=== Begin Enclosure ===

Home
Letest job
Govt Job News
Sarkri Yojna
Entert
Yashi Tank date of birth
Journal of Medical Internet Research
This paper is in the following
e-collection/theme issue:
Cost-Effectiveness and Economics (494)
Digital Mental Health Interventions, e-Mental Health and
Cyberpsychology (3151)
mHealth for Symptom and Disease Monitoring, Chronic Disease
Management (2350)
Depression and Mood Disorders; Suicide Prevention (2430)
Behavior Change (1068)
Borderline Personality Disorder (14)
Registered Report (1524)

=== End Enclosure ===

* _Exercise_:
Copy, line for line, the rows starting at the first row and ending at the row that contains "Cyberpsychology (3151)", both included.

* _Result for this exercise_:
Home
Letest job
Govt Job News
Sarkri Yojna
Entert
Yashi Tank date of birth
Journal of Medical Internet Research
This paper is in the following
e-collection/theme issue:
Cost-Effectiveness and Economics (494)
Digital Mental Health Interventions, e-Mental Health and
Cyberpsychology (3151)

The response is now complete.